Questions =>
1. Answer these questions from the text on whether Bhagavan feels the suffering of the jivas:
(a) Which verse does the text cite for Kṛṣṇa not being happy at the sight of Duryodhana lying on the battlefield?
(b) Whose harsh words are described as paining Varāhadeva at heart?
(c) According to the answer, what is Bhagavān always making an effort to do?
2. How would you put this sentence from the text on whether Bhagavan feels the suffering of the jivas into Spanish: "When Hiraṇyākṣa spoke harsh words, it is described in SB 3.18.6 that Varāhadeva was pained at heart."
3. Can you write out everything in the text on whether Bhagavan feels the suffering of the jivas from "Tag Archives: Bhagavan" down to "from the Bhāgavata."?

Extracted text =>
[Start of section]

Tag Archives: Bhagavan

Does Bhagavan Feel the Suffering of the Jivas?

Question: In Paramātma Sandarbha 93.5, Śrī Jīva Gosvāmī explains in detail how Bhagavān has no experience of material misery. I still have some doubts on this concept, based on the following passages from the Bhāgavata.

When Duryodhana was lying on the battlefield, Kṛṣṇa was not happy to see that scene. This is explained in SB 3.3.13. Does it mean that Kṛṣṇa empathized with the material misery of Duryodhana?

When Hiraṇyākṣa spoke harsh words, it is described in SB 3.18.6 that Varāhadeva was pained at heart. Does it mean that Lord Varāha’s heart was pained by the materially abusive words of Hiraṇyākṣa?

In the prayers of Gajendra from the Eighth Canto, Srila Prabhupada seemed to say in his purport to SB 8.3.17 that even before a jīva offers prayers to the Lord, the Lord tries to deliver him. Does it mean that Bhagavān empathizes with the material misery of the jīva even before the jīva performs bhakti?

In the prayers of the Pracetās, Śrīla Prabhupāda writes in his purport to SB 4.30.24 that the Lord is affected by the material miseries of conditioned souls and that He makes plans to deliver them.

Is it possible to explain the siddhānta presented by Jīva Gosvāmī in Paramātma Sandarbha 93.5 in light of the above verses?

Answer: Very good observation. The main contradiction to the principle described by Śrī Jīva Gosvāmī, as I understand from the verses and commentary cited by you, is that Bhagavān feels empathy by seeing a jīva suffering. Moreover, He is always making an effort to liberate the jīvas. Therefore, He must feel the pain and suffering of the jīvas; otherwise, He would not be concerned.

[End of section]

[Collected data entries]
[Start of section]

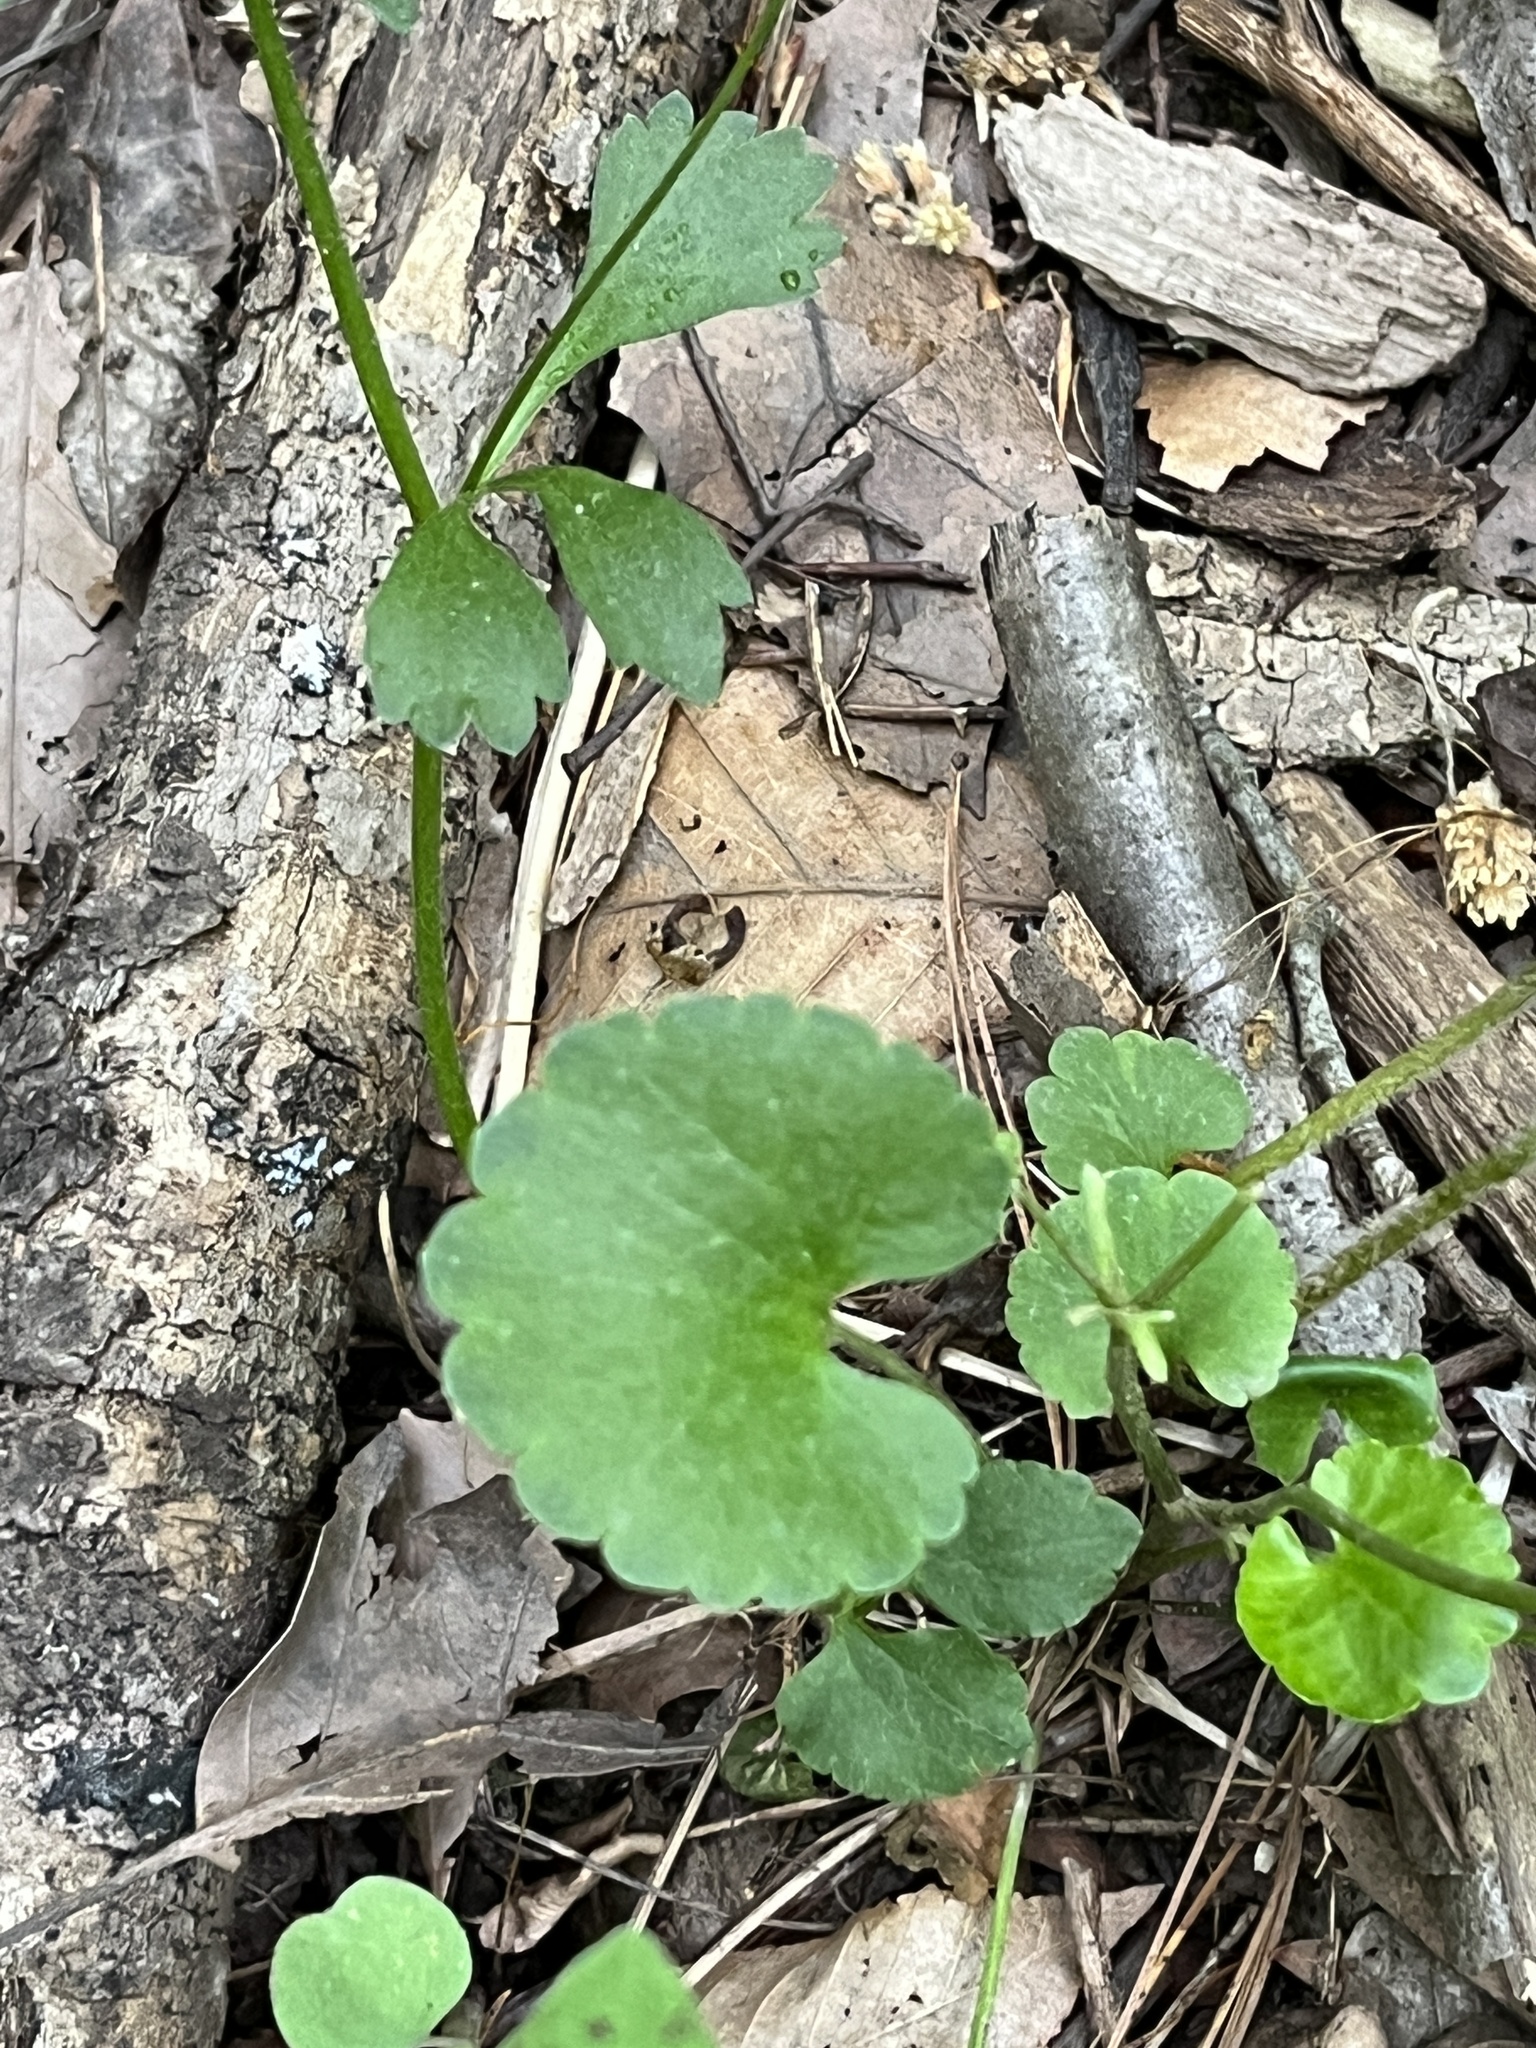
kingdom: Plantae
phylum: Tracheophyta
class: Magnoliopsida
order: Ranunculales
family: Ranunculaceae
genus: Ranunculus
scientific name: Ranunculus abortivus
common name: Early wood buttercup
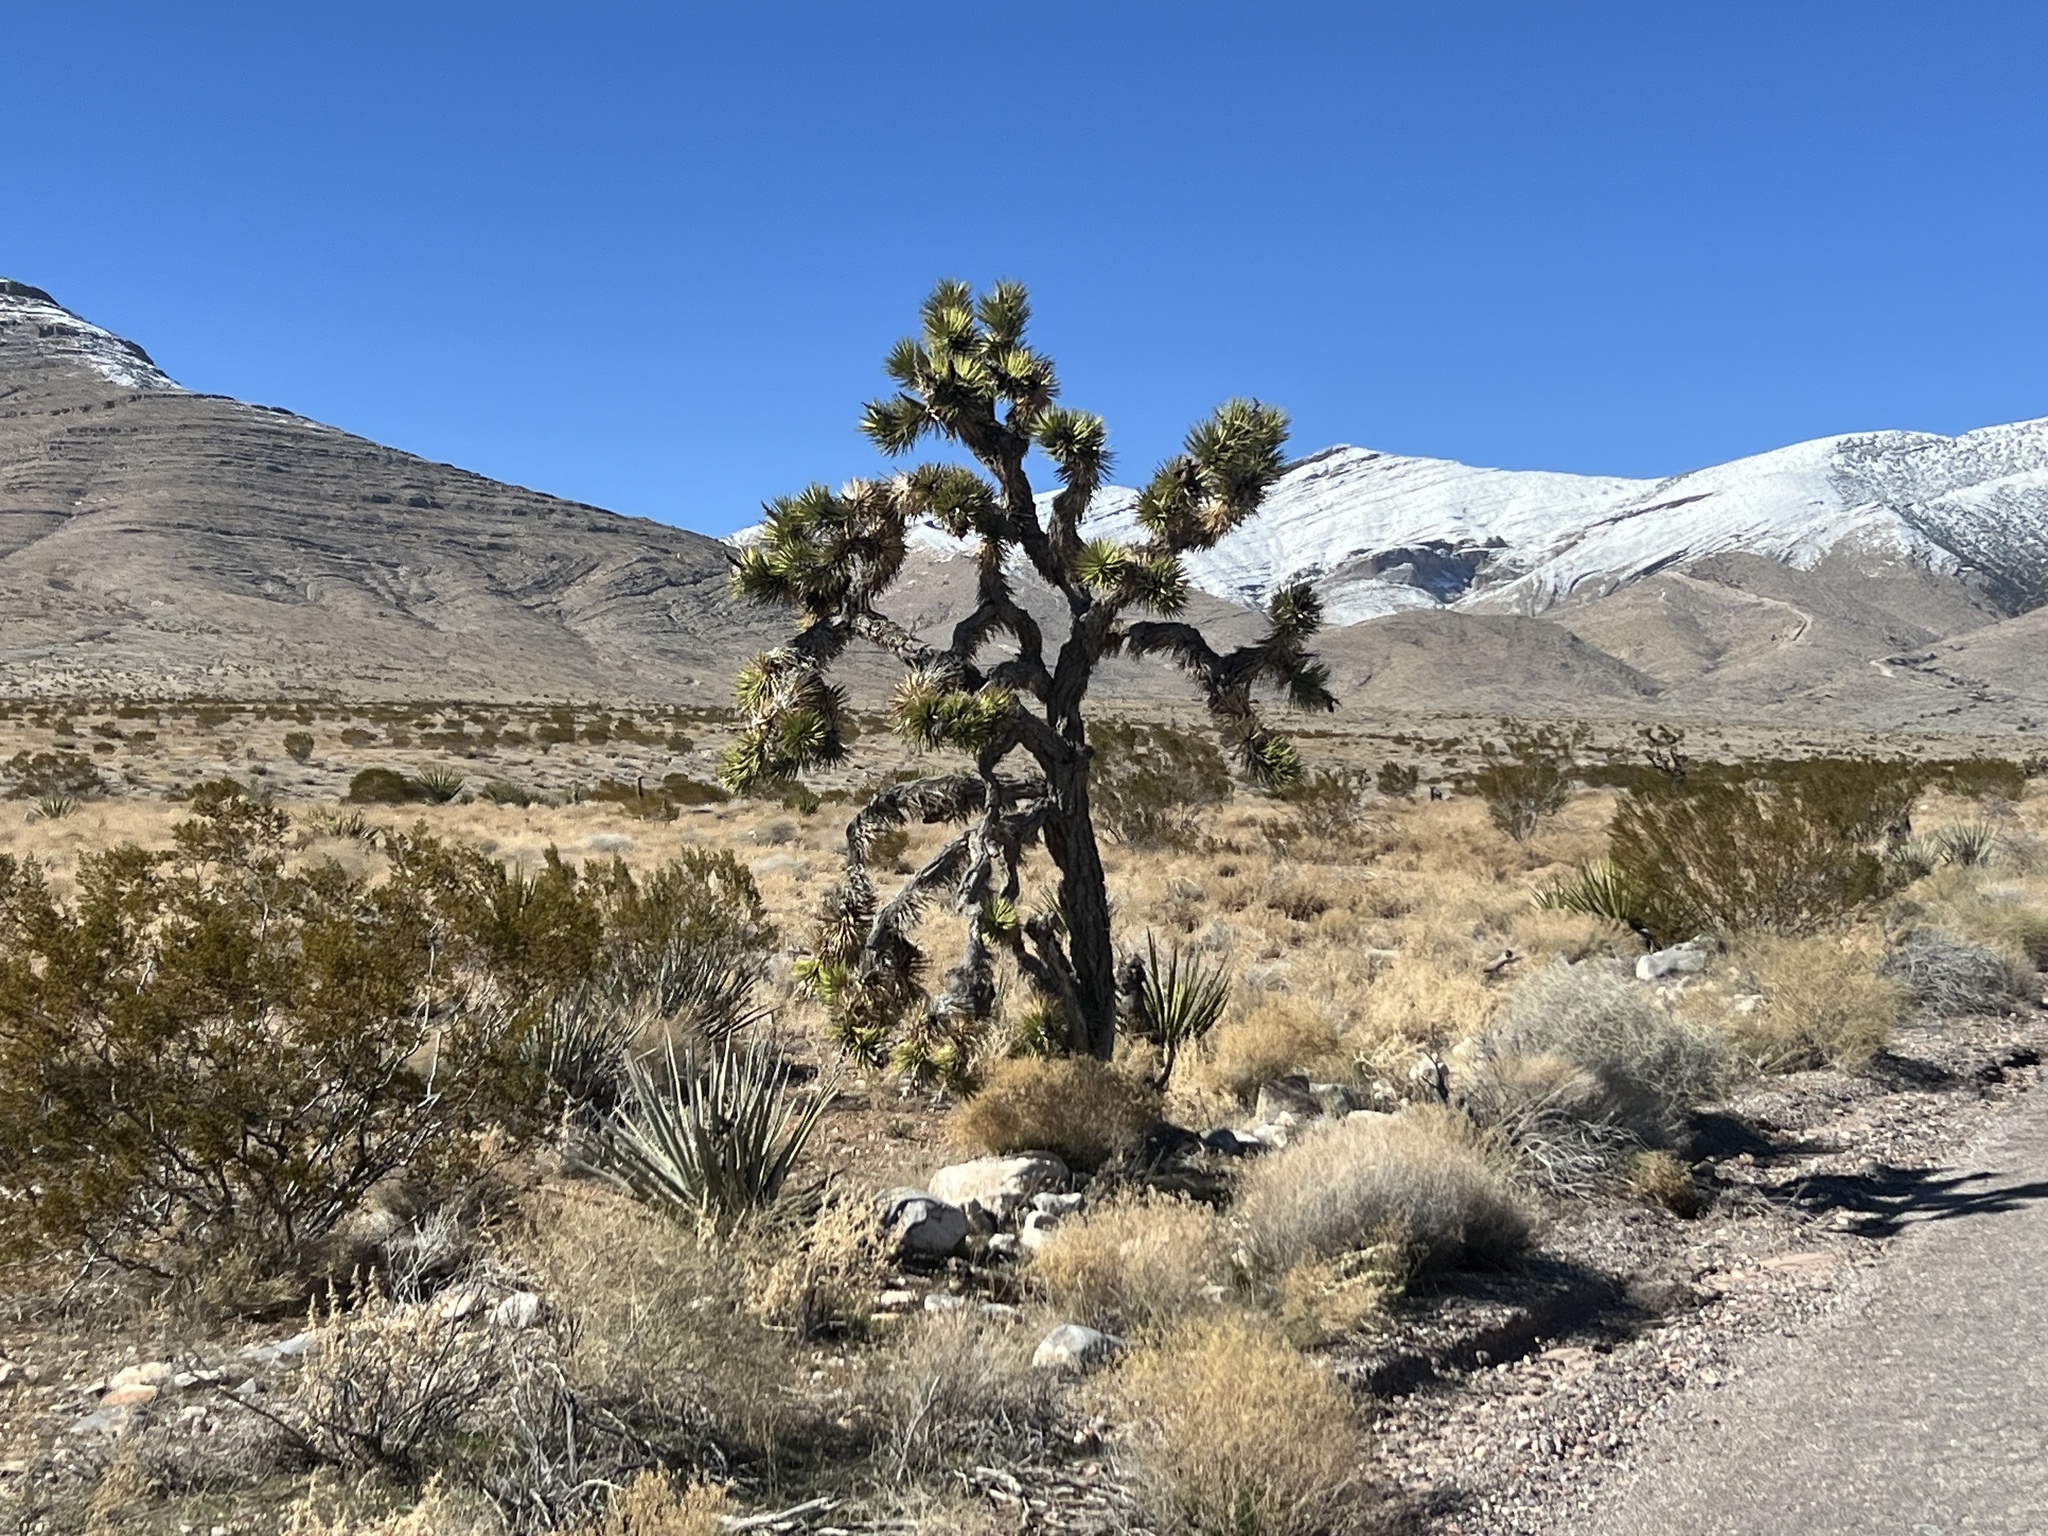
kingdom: Plantae
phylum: Tracheophyta
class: Liliopsida
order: Asparagales
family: Asparagaceae
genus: Yucca
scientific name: Yucca brevifolia
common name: Joshua tree
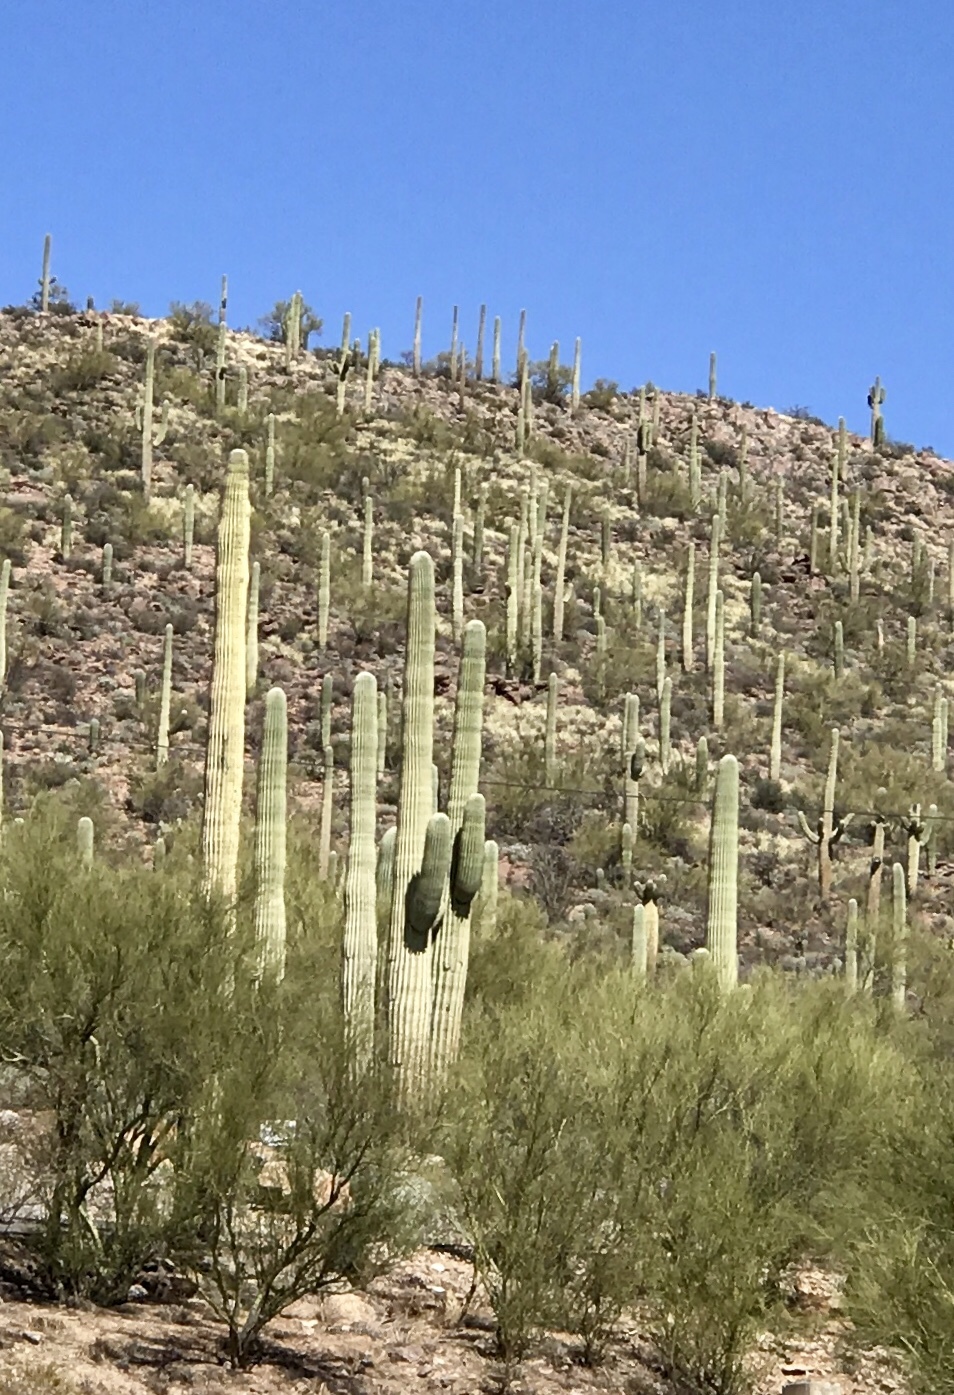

[End of section]

Solutions to the exercise =>
1.
(a) SB 3.3.13
(b) Hiraṇyākṣa's
(c) Liberate the jīvas

2. Cuando Hiraṇyākṣa pronunció palabras ásperas, se describe en SB 3.18.6 que Varāhadeva sintió dolor en el corazón.

3.
Tag Archives: Bhagavan

Does Bhagavan Feel the Suffering of the Jivas?

Question: In Paramātma Sandarbha 93.5, Śrī Jīva Gosvāmī explains in detail how Bhagavān has no experience of material misery. I still have some doubts on this concept, based on the following passages from the Bhāgavata.